Growing up, outside of a brief period of time after the passing of my grandmother and my mother turning to religion for what I imagine to be solace and strength, I was never forced to go to church. It wasn’t that my mother didn’t start believing in God until the passing of her mother because she always had, but as a single mom working long hours to ensure us a stable and happy life, there wasn’t always time.
During my adolescent years I attended church of my own volition with my aunt and my best friend’s family, and despite not being able to hold a tune I even joined a teen choir. I distinctly remember always enjoying church because of the atmosphere, always uplifting, convivial, and divine. Eventually after my expressed interest, my aunt surprised me with my first Bible. We’d have bible study discussing verses pertaining to whatever the lesson was for that week and this is where things changed for me. I began to read stories and verses that I found to be hateful, parochial, and sometimes downright scary; not at all in line with what I imagine when I think of God, the embodiment of love.
Now as an adult, those feelings remain. I believe in God, but religion, I’m not certain of. I can’t reconcile what I believe to be ill teachings of the Bible and what I feel in my heart. I still read the Bible and try to use it as the basis for my life but in its entirety, not so much. There shouldn’t be hate and fear where there should be love and comfort.
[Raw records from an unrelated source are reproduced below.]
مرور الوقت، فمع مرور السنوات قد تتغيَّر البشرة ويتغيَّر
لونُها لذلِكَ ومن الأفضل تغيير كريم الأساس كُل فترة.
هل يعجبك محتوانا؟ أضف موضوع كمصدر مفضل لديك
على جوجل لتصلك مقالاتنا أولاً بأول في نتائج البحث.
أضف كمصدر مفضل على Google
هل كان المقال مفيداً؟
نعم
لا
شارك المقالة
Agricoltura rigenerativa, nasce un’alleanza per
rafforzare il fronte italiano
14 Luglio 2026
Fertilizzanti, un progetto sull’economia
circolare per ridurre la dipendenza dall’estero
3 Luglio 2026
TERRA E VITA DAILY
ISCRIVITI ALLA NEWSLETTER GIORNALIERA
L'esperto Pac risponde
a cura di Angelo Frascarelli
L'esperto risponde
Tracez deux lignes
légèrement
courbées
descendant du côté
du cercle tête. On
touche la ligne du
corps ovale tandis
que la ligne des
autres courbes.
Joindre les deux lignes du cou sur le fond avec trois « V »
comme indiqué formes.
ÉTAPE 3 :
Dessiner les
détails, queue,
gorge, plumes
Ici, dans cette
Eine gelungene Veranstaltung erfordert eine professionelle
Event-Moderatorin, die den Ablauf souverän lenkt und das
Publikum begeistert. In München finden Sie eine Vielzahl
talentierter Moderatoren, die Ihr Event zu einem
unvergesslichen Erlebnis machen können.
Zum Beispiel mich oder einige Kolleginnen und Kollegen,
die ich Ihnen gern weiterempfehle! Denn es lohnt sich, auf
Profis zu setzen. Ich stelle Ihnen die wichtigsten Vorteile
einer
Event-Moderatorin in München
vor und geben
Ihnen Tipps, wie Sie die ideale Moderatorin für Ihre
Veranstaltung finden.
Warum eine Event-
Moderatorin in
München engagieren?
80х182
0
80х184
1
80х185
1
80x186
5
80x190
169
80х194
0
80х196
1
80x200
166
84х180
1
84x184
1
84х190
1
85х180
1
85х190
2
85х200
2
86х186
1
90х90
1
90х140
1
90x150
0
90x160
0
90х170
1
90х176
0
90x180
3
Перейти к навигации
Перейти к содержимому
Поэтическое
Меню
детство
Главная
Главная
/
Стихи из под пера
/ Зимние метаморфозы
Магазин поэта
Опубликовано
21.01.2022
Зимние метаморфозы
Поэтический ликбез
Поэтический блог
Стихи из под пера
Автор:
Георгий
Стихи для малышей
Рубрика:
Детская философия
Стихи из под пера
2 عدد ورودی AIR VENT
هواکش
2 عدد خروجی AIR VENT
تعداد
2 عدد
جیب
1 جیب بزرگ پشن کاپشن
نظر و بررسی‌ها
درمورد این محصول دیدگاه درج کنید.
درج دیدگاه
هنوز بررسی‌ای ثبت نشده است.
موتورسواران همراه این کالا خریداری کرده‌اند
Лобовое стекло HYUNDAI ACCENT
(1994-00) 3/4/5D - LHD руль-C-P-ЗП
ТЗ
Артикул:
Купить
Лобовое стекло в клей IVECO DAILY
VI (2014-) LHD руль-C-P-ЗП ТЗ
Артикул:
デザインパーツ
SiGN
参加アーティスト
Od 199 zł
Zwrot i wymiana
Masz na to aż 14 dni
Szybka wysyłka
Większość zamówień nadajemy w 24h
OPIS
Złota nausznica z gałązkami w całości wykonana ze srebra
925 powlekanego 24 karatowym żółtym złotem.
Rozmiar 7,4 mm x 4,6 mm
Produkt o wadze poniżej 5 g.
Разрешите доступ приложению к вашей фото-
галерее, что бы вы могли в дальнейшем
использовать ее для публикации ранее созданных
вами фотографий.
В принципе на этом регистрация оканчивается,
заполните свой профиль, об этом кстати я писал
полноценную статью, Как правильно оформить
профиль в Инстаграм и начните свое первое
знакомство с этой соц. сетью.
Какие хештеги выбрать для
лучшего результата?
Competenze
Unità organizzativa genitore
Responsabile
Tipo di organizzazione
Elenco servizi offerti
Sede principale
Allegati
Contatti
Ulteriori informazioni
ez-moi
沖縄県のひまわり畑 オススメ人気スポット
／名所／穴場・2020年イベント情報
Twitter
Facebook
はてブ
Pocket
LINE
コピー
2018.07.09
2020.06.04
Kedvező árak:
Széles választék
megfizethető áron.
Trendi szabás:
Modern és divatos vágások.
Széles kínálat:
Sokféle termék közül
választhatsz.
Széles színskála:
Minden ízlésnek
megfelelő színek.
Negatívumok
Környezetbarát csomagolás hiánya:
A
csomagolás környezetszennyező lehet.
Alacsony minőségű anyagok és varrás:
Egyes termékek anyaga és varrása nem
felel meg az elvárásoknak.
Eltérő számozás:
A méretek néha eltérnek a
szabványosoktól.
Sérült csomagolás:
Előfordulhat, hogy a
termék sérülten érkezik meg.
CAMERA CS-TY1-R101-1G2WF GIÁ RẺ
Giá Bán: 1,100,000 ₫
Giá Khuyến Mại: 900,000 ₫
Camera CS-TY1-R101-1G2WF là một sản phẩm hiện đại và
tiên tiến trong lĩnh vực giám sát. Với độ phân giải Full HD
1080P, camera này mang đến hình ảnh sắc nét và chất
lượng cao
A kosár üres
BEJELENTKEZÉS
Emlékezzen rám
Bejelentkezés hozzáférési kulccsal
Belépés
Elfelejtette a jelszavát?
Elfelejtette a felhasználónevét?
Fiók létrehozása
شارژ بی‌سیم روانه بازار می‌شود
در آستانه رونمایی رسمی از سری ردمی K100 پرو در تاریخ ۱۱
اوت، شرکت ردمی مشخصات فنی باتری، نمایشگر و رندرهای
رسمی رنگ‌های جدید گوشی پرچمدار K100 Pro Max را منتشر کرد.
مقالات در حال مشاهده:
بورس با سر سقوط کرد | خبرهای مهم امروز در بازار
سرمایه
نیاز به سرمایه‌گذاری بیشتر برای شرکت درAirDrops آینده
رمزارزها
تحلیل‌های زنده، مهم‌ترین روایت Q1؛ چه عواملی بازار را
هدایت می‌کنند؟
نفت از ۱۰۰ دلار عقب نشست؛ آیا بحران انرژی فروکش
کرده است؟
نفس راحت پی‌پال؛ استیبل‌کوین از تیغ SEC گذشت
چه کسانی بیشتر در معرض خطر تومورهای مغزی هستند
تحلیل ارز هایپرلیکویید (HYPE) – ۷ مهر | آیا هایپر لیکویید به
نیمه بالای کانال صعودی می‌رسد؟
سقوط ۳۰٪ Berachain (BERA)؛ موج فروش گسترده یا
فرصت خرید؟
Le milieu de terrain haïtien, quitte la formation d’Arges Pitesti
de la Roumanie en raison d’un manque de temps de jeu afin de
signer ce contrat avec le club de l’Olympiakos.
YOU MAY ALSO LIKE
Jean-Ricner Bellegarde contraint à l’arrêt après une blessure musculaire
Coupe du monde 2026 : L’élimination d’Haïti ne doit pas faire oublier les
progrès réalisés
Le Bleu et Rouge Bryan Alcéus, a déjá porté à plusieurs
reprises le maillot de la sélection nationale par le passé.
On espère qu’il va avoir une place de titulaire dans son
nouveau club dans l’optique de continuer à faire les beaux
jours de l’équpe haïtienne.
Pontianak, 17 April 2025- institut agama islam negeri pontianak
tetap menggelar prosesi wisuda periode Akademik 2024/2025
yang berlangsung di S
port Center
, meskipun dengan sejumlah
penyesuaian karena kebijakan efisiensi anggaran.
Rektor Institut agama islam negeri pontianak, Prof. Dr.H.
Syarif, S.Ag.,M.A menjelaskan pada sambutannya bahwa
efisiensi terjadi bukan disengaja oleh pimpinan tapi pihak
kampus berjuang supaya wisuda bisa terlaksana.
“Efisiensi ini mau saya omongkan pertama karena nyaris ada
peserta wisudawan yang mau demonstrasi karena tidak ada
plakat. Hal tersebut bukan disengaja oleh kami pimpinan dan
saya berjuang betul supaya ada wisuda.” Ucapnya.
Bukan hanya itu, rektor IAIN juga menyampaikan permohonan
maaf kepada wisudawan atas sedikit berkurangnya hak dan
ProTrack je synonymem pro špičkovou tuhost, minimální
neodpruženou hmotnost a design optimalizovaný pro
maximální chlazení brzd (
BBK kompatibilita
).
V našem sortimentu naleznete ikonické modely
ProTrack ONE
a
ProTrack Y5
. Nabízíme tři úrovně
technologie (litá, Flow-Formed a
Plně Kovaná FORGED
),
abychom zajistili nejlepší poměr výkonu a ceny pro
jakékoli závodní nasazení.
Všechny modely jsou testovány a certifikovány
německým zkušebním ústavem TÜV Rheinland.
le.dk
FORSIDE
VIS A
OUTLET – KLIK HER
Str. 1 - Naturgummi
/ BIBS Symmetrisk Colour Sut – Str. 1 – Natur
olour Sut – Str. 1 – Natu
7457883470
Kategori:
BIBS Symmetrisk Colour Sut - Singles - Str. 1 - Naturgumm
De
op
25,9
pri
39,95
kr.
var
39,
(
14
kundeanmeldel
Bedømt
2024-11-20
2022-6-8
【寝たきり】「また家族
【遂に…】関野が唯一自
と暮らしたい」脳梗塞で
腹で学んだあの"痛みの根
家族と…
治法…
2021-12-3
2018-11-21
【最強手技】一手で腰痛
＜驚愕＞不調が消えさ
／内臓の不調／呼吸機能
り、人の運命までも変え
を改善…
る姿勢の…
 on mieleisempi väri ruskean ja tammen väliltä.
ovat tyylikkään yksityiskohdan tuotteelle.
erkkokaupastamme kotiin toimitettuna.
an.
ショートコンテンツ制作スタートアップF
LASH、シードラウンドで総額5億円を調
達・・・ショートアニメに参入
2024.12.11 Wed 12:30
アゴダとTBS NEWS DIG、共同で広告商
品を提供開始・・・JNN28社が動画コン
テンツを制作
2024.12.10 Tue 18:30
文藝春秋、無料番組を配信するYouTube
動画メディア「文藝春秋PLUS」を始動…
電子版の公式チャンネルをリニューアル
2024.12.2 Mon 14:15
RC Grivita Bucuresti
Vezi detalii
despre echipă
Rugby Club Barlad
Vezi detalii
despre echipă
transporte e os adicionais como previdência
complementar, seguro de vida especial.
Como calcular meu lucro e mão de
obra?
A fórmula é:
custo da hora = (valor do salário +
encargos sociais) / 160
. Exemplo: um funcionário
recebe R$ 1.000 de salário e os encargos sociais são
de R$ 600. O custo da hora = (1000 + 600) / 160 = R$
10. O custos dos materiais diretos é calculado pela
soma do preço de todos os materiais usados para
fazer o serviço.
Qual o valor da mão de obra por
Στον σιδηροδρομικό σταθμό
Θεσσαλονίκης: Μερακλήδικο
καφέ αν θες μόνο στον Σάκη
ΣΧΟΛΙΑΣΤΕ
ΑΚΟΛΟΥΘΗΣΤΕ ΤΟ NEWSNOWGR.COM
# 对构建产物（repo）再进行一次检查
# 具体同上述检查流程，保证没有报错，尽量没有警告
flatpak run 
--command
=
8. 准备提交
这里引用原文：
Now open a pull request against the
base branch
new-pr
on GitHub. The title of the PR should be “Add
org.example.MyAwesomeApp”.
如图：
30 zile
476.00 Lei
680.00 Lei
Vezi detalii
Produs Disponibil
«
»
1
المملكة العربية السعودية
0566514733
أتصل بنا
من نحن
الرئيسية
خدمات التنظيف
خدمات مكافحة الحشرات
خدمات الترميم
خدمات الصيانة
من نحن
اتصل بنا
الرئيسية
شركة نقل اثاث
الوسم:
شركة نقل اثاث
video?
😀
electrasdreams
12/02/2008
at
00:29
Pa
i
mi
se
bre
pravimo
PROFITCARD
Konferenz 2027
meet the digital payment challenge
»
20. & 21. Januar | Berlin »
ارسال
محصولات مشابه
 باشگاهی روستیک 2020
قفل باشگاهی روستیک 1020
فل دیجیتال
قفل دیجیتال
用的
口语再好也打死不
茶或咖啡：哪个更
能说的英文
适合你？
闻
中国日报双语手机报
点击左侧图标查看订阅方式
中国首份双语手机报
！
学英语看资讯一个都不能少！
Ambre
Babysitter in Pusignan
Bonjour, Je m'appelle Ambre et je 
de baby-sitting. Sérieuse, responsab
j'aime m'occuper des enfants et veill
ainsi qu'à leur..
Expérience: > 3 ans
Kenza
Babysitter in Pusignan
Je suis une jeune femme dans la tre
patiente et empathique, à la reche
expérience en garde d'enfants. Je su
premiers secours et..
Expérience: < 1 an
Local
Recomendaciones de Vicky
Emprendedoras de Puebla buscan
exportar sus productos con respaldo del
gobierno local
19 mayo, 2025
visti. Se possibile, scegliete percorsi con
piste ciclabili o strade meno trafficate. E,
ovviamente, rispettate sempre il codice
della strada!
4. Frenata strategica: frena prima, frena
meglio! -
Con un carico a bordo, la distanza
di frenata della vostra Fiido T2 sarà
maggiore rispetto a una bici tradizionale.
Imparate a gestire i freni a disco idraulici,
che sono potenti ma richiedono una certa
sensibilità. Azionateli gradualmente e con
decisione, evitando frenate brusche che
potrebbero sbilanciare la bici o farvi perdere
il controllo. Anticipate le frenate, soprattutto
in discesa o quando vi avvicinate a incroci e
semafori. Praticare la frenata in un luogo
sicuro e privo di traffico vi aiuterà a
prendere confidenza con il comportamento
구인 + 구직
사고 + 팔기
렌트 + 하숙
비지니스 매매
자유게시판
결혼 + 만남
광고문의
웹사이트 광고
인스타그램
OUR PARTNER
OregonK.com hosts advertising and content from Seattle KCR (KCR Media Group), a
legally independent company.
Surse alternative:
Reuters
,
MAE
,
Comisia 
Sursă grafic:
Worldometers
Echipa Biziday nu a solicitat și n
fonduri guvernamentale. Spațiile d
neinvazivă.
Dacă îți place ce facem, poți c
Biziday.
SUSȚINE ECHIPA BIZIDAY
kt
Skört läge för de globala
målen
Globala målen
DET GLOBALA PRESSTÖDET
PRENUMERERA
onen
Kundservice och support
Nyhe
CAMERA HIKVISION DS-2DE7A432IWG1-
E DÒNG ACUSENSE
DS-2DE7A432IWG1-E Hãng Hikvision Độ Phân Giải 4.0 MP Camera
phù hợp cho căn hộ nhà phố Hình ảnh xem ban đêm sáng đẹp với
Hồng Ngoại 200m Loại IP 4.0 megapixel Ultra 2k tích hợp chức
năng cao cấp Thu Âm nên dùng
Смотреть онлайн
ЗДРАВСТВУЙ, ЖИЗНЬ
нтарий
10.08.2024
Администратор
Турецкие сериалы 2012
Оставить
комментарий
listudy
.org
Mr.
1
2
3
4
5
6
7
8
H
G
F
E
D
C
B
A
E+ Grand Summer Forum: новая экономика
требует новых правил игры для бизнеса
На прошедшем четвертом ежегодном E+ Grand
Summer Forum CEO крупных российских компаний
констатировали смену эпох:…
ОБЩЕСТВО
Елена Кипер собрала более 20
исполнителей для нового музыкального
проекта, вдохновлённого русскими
While it brings me a great deal to ponder over, not having all of the answers right now doesn’t trouble me. I think of my spiritual development as a journey, not so much a destination, and he knows my heart.
I’m not looking for anyone to make sense of this for me because these are not questions or concerned that can necessarily be satisfied by another person. My journey is not yours and I’m on the rode to finding my own truth. But please, feel free to comment.